• _SELECTION_:
· · · · ·

A radical student activist in Saskatchewan during the 1960s, de Jong went on to be elected an NDP member of Parliament in the 70s and served his Regina-Qu’Appelle constituents for 17 years. In 1989 he sought the NDP leadership, but lost to Audrey McLaughlin.

He was 69 when he died of leukemia in Vancouver on Aug 18.

“Intellectually, Simon was very serious, but sometimes he was politically naive and unpredictable,” said Ed Broadbent, who led the New Democrats between 1975 and 1989. “He took his politics very, very seriously, but he could go off on tangents that left many in the NDP caucus quite frankly befuddled.”

Audrey McLaughlin remembers de Jong as a free spirited MP who fought for what he believed.

· · · · ·

• _SUPPLIED DATA_:
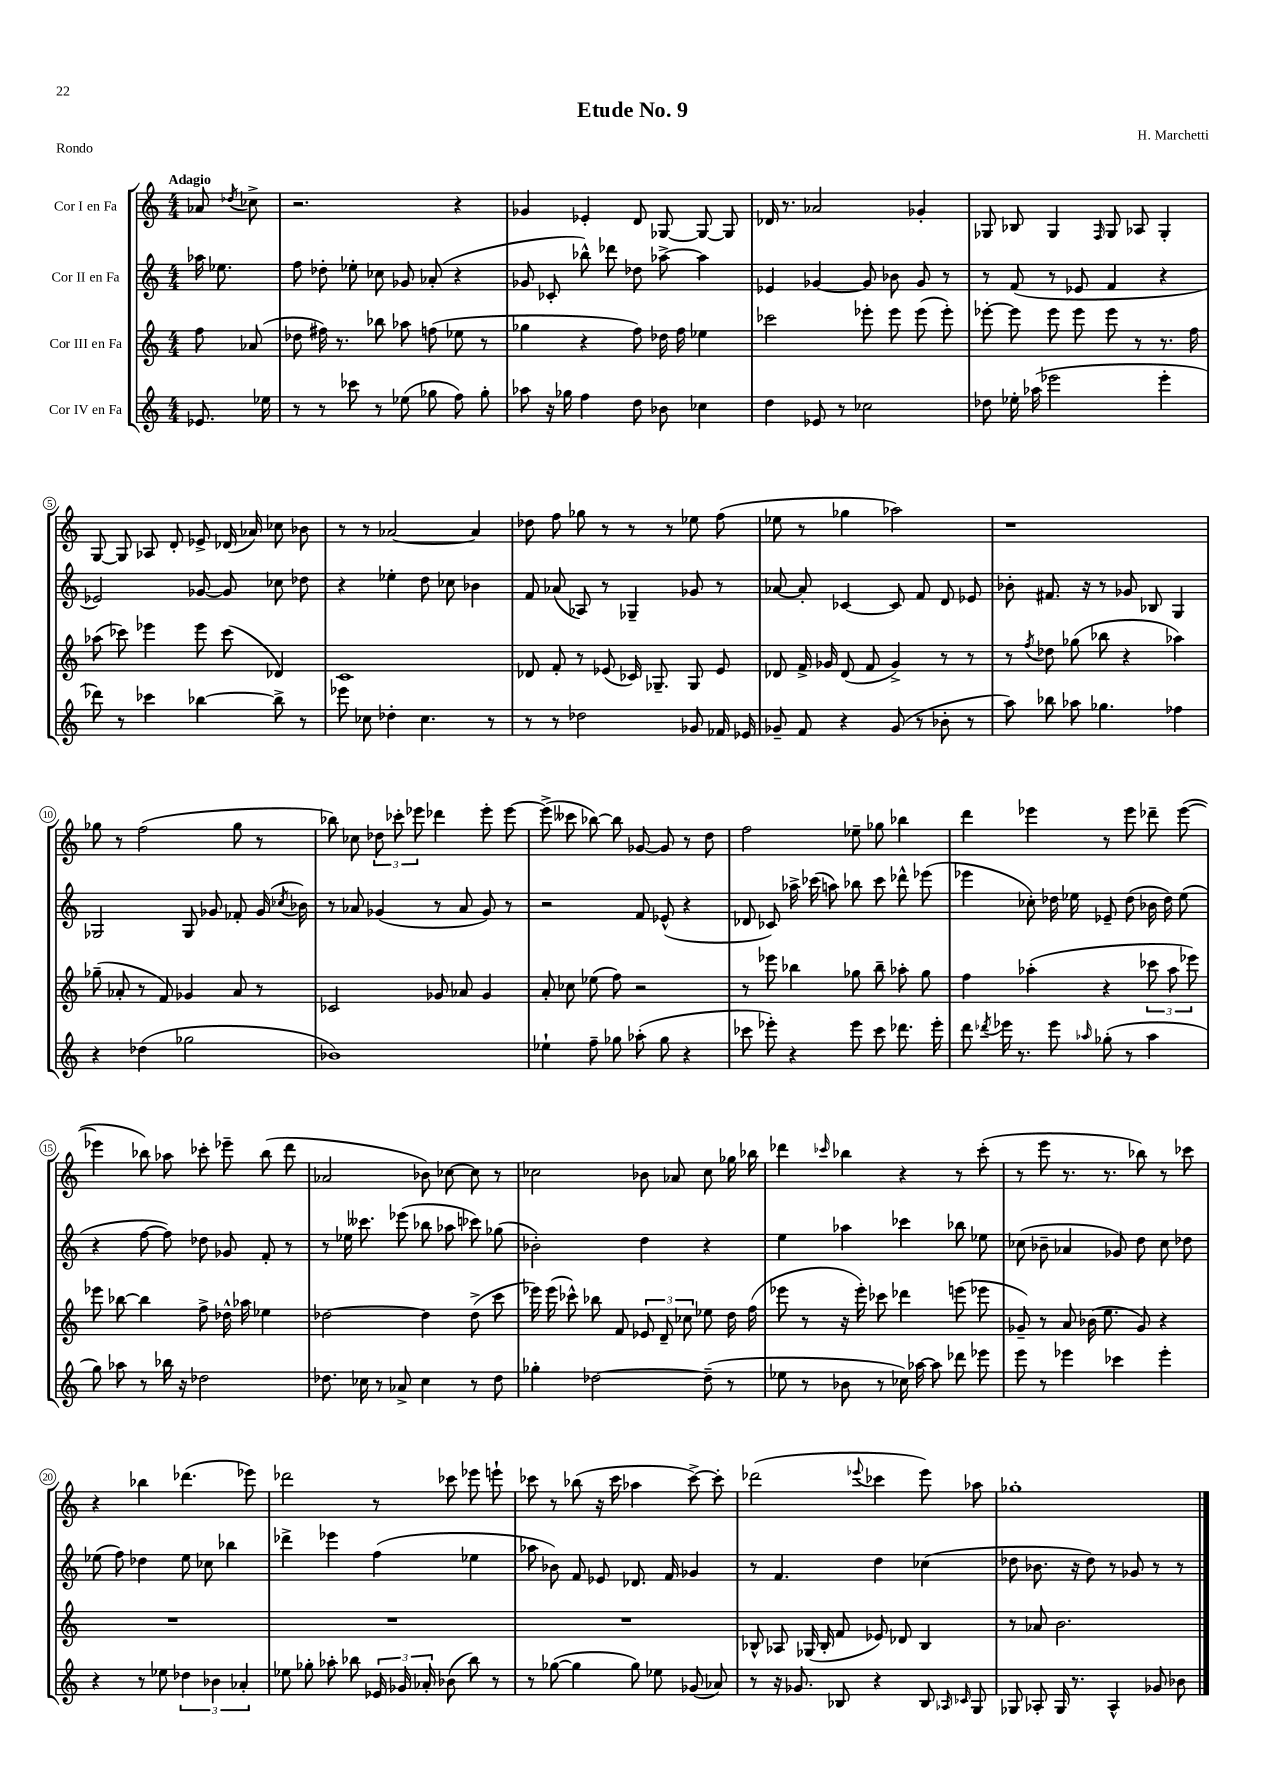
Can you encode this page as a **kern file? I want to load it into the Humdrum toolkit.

· · · · ·

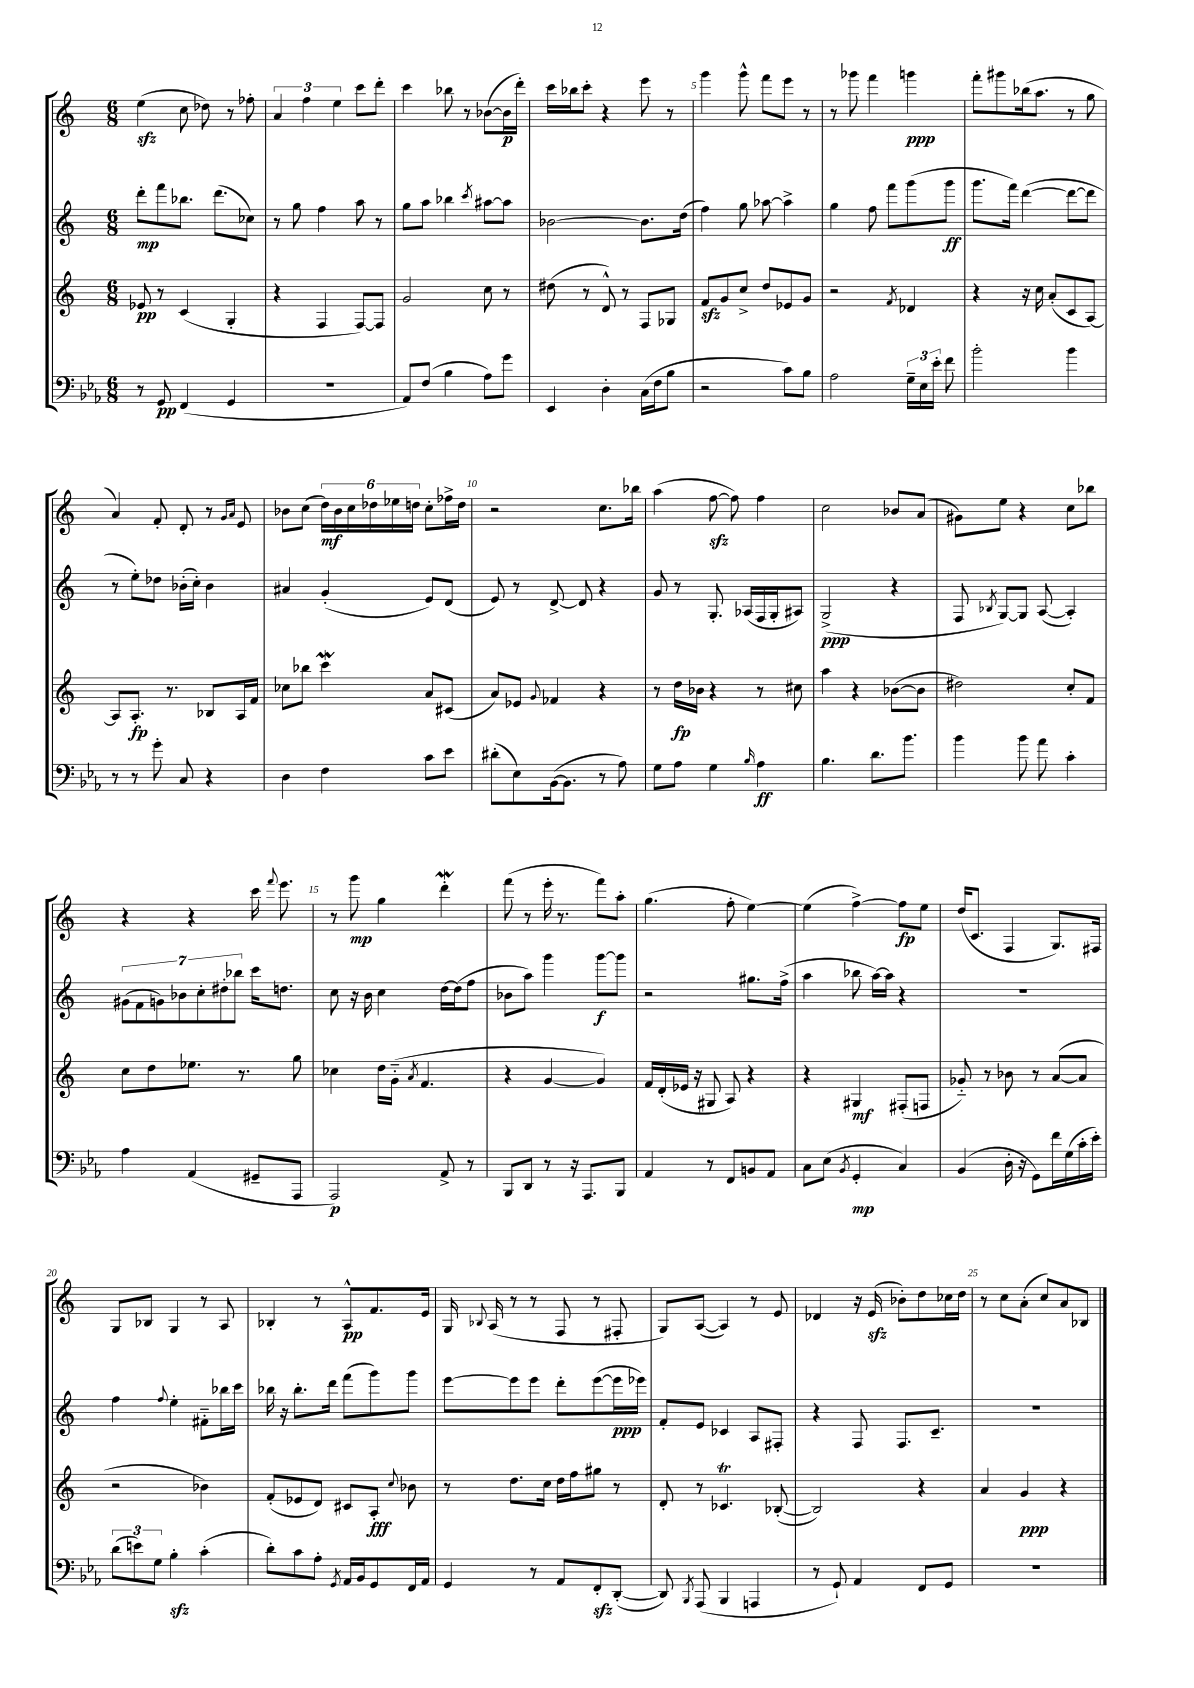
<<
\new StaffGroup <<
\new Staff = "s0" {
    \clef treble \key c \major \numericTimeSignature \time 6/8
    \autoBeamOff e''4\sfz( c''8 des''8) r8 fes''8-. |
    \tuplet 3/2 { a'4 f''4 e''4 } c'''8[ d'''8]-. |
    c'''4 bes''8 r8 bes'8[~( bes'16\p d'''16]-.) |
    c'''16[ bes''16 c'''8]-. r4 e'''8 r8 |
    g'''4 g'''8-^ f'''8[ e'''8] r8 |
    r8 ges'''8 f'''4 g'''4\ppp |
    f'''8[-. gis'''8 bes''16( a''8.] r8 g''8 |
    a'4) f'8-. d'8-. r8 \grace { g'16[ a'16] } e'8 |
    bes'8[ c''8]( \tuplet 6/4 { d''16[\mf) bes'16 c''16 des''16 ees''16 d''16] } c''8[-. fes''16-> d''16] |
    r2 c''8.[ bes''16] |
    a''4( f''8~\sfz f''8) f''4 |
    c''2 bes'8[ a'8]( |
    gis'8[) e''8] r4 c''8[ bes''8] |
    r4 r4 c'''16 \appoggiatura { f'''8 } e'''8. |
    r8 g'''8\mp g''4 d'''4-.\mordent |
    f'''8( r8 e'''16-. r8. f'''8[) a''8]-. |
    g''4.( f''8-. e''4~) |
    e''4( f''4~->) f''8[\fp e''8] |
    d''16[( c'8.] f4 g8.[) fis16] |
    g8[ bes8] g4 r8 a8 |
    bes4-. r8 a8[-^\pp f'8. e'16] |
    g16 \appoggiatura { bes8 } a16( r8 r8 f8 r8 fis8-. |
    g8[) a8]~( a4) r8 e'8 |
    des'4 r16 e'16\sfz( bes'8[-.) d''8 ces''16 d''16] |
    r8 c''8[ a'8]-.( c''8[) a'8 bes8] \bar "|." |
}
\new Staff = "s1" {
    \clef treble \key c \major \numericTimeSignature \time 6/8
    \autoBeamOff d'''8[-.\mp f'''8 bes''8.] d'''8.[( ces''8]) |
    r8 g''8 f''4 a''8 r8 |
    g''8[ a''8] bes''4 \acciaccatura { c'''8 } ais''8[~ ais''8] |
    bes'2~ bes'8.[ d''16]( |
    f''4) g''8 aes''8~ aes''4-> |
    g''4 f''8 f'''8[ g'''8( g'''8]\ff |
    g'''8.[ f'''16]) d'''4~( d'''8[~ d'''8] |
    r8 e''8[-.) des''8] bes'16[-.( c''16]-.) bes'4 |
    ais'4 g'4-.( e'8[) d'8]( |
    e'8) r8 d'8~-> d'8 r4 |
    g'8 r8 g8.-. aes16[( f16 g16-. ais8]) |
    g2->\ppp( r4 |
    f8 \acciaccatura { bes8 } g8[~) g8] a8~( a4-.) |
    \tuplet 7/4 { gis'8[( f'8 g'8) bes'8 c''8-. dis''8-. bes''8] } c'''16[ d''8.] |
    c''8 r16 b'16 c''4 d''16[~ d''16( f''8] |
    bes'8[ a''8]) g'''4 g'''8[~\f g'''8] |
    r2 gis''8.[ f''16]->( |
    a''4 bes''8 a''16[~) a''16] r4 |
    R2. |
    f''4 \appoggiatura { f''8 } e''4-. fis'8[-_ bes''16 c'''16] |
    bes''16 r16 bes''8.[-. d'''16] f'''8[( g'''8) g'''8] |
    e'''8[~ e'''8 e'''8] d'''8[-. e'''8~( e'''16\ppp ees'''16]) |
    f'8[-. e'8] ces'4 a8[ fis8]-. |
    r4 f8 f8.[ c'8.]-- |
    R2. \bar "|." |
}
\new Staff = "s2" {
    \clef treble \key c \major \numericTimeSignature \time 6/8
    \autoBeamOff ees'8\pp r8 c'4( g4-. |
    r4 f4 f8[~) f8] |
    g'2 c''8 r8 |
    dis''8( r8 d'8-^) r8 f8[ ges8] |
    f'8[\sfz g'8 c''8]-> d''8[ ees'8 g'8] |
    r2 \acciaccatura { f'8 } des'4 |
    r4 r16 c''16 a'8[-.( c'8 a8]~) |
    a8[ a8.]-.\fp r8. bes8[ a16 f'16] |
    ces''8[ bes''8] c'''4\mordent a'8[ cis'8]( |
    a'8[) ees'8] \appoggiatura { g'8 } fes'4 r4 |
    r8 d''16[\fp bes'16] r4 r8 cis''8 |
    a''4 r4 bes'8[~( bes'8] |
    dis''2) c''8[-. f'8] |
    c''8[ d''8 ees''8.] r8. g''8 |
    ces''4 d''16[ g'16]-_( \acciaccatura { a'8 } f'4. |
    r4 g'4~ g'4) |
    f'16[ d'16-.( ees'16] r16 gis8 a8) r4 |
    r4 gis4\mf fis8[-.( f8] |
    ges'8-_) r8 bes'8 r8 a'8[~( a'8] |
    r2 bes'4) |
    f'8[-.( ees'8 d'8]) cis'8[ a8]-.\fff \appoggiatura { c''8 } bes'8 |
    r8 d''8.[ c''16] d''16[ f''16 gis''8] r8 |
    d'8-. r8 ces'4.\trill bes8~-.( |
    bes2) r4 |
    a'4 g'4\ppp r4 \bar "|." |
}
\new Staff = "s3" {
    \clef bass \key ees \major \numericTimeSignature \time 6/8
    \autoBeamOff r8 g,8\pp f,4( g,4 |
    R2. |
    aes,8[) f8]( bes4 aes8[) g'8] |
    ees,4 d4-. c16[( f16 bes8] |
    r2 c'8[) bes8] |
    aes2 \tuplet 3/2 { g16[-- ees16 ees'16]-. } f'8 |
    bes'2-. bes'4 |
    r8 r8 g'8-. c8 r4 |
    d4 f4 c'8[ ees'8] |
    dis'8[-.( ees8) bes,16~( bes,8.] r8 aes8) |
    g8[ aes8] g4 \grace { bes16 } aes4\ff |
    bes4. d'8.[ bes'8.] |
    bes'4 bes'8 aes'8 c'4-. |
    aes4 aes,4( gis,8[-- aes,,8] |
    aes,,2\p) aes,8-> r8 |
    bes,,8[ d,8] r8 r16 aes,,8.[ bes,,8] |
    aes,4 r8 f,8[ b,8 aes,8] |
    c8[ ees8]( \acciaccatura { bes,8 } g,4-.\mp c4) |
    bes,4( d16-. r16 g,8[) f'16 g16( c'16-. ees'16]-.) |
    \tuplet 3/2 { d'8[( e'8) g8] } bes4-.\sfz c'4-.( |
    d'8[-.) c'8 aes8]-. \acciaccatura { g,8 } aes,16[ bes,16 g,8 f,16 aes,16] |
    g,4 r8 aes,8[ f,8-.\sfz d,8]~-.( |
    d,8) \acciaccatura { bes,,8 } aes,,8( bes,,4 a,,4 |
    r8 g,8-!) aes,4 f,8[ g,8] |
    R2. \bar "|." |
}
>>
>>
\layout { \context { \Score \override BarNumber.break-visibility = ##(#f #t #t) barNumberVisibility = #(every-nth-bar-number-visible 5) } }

· · · · ·

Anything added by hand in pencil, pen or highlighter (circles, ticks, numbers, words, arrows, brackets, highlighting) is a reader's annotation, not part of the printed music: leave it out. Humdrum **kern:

· · · · ·

• _EXERCISE DESCRIPTION_: Copy out the passage about Simon de Jong word for word, from its first sentence to its last.

• _TASK SOLUTION_:
A radical student activist in Saskatchewan during the 1960s, de Jong went on to be elected an NDP member of Parliament in the 70s and served his Regina-Qu’Appelle constituents for 17 years. In 1989 he sought the NDP leadership, but lost to Audrey McLaughlin.

He was 69 when he died of leukemia in Vancouver on Aug 18.

“Intellectually, Simon was very serious, but sometimes he was politically naive and unpredictable,” said Ed Broadbent, who led the New Democrats between 1975 and 1989. “He took his politics very, very seriously, but he could go off on tangents that left many in the NDP caucus quite frankly befuddled.”

Audrey McLaughlin remembers de Jong as a free spirited MP who fought for what he believed.